Monday, May 23, 2016

Got some cash? Buy yourself a President.

Robert Reich
5.22.2016

It turns out individual donors can now give more than $1.1 million to support Hillary Clinton’s campaign. Officially, some of this goes to the Democratic National Party to finance state party activities under the joint fundraising committee set up between the DNC and the Clinton campaign and also to support the Democratic convention in July. But Politico (below) has found only 1 percent is going to the state parties, and the rest into the Clinton campaign.

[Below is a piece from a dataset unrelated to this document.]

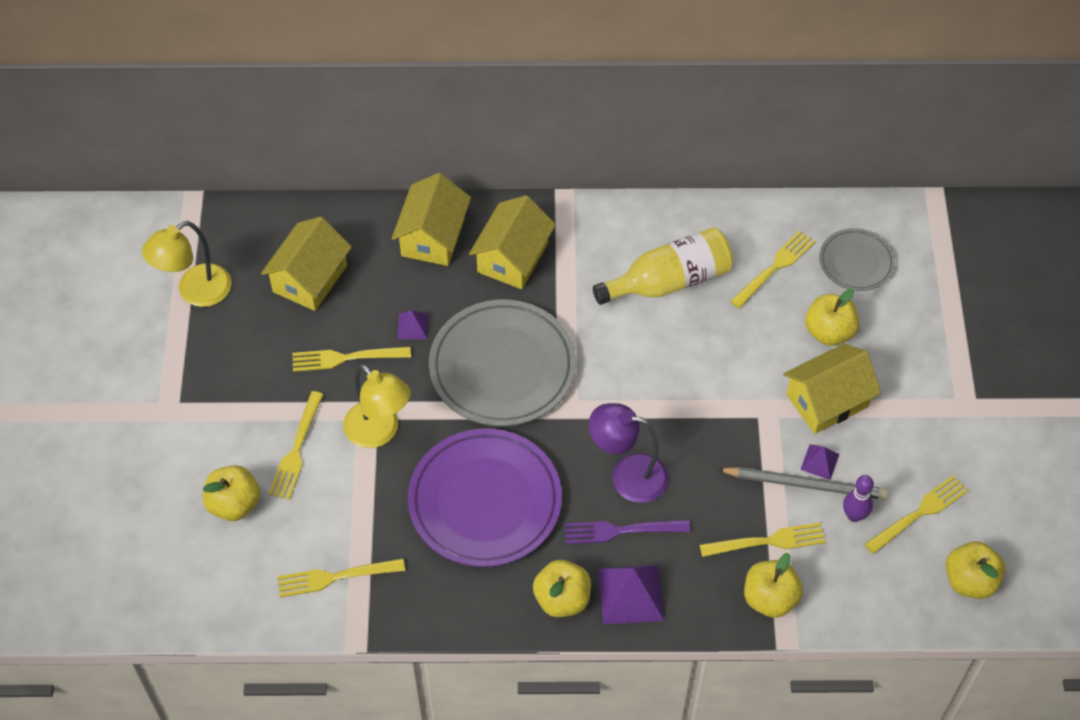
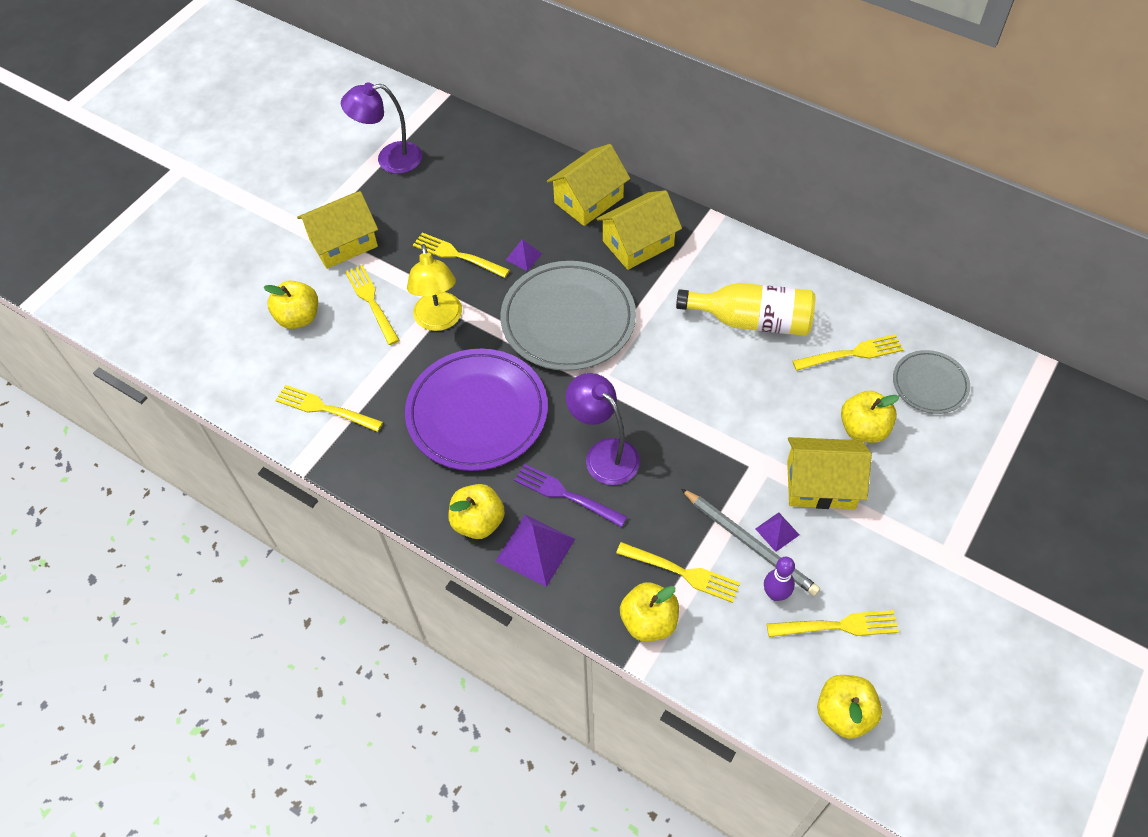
camera: 35 degrees right, 0 degrees up
yellow lamp [142,221,231,307] -> purple lamp [341,82,422,174]
yellow house [261,217,352,311] -> yellow house moved to [297,191,378,269]
yellow fork [269,391,324,500] -> yellow fork turned 105 degrees clockwise [345,265,399,345]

We’re back to the anything-goes “soft money” days of the 1990s -- before investigations into charges that illegal foreign contributions were funneled into party committees lead to the passage of the 2002 Bipartisan Campaign Reform Act, banning parties from accepting unregulated donations. But then came the Supreme Court’s 2014 decision in "McCutcheon v. Federal Election Commission," doing away with the cap on how much individual donors could give to federal campaigns, parties and PACs in one year — and thereby allowing candidates and parties to create giant joint fundraising committees. (Later that year, congressional leaders tucked a measure into an appropriations bill letting national parties collect additional funds for new convention, legal and building accounts, essentially expanding the contribution limit tenfold.)

Earlier this year, you may recall, DNC chair Debbie Wasserman Schultz did away with the ban on donations from lobbyists and political action committees put in place by Obama at the start of his administration. (The DNC even named a finance director specifically for PAC donations who recently emailed prospective donors to let them know that they can now contribute again, according to an email reviewed by The Washington Post.)

The Clinton campaign says it needs to raise all this money from wealthy individuals and corporations in order to stay competitive, raising the specter of a huge Trump campaign war chest.

I’m not so sure. Americans hate big money in politics for the obvious reason that most big donors want favors in return – favors that further corrupt our democracy and rig the game for their benefit. Bernie has shown It’s possible to tap into a wellspring of small donations from people fed up with politics as usual.

Unless we get big money out of politics, we have no chance of unrigging the current system.